Convencionou-se a reconhecer a Acim como representante e porta-voz da sociedade civil organizada. Não é!

“Há que dizer-se das coisas o somenos que elas são” – assim começa o poema Objecto, de Ary dos Santos, declamado por Vinícius de Moraes na casa de Amália Rodrigues no início de dezembro de 1968. O texto, divertido e sagaz, brinca com a cristalização de percepções fantasiosas sobre o mundo, questionando a relevância e reais dimensões dos elementos que aborda, e que me veio à mente nesta reta final do processo de votação do projeto que adequa o número de vereadores de Maringá ao tamanho de sua população.

Neste contexto, observamos várias situações que materializam o famoso “parece, mas não é”, como a enquete feita pela Acim, distribuída em link do google forms e concluída à esmo, que decidiram chamar de pesquisa, decidiram dizer que, com base nisso, mais de 80% dos maringaenses são contra a adequação do número de vereadores. Não é pesquisa, é enquete, e poderia ter sido feita no Facebook da associação. Pesquisas têm metodologia: ponderação de gênero, idade, grau de instrução e renda, além de controle e verificação da coleta de dados. Já as enquetes não possuem plano amostral e metodologia, e funcionam a partir da participação espontânea do interessado.

Com base no resultado da enquete, a associação disparou sua cruzada nas redes contra a adequação do número de cadeiras. “Você sabe quem são os vereadores que estão contra a população de Maringá?”, diz uma das peças. “Mais vereadores, NÃO! Precisamos de mais investimento em educação, e não mais vereadores!”, como se a entidade não congregasse instituições privadas de ensino que, de tudo um pouco, dependem da boa vontade do Poder Público para que cresçam e se multipliquem, inclusive do enfraquecimento da educação pública. 

A própria compreensão de sociedade civil organizada, que em Maringá se convencionou reconhecer a Acim como representante e porta-voz. Não é! A associação em questão representa os comerciantes e demais empresários filiados a ela, onde muitos se sentem bem representados, outro bom tanto, nem tanto. Inclusive, salvo engano, a maior representada na Câmara de Maringá poderia ser ela, com 9 vereadores que atuam como comerciantes, profissionais liberais e empreendedores. 

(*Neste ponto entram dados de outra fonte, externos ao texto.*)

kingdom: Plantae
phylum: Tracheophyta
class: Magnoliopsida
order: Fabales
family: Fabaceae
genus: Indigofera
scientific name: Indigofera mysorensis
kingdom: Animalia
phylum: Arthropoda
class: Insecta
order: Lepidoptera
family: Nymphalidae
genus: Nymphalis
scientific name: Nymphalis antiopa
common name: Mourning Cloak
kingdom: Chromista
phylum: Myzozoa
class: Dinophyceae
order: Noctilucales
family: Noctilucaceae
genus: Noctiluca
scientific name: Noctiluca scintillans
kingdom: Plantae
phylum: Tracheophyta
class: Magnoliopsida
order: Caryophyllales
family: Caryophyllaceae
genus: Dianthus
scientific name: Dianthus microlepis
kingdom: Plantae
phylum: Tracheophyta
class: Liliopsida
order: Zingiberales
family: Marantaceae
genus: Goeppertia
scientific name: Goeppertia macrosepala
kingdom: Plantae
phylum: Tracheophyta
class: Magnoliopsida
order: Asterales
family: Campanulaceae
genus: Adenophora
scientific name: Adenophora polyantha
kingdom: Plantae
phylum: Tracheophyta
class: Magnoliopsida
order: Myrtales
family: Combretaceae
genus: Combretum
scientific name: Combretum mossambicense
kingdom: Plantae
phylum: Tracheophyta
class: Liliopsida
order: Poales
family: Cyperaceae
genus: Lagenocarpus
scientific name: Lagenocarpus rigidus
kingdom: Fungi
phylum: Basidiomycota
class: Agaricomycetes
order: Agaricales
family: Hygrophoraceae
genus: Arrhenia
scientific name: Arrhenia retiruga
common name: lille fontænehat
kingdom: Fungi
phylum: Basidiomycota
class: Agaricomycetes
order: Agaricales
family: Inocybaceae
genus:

Como sociedade civil organizada, a Acim compõe uma teia imensa de entidades dos mais variados aspectos, das associações de catadores aos grupos de oração das igrejas, das associações LGBTQIA+ ao clube de bocha do Tio Toninho. Quem assinou a procuração para a Acim representá-los? Ela faz parte, mas não é, por si só, A sociedade civil organizada.

Também o Observatório Social, iniciativa interessante e louvável que pretende, como parte da sociedade civil organizada, fiscalizar os gastos públicos, se propõe a fazer o que qualquer entidade da sociedade civil pode e deveria fazer. Não é uma instância fiscalizadora de um poder paralelo, mas uma iniciativa de controle social própria e legítima a qualquer entidade ou cidadão – tá tudo lá nos portais de transparência e só “dar um google” pra achar o e-mail das promotorias. O craque da jogada, neste caso, é o Ministério Público e demais órgãos de fiscalização – públicos! 

Poder, no Brasil, são Legislativo, Executivo e Judiciário. Nossa democracia se organiza assim e assim orienta nossa Constituição: é representativa! Exército não é um dos Poderes, por mais que se reze para pneu. O “Mercado” não é um dos Poderes, por mais que se façam matérias sobre seu temperamento emotivo. 

“Assim se chamam as coisas pelos nomes que elas são”, o último verso do poema.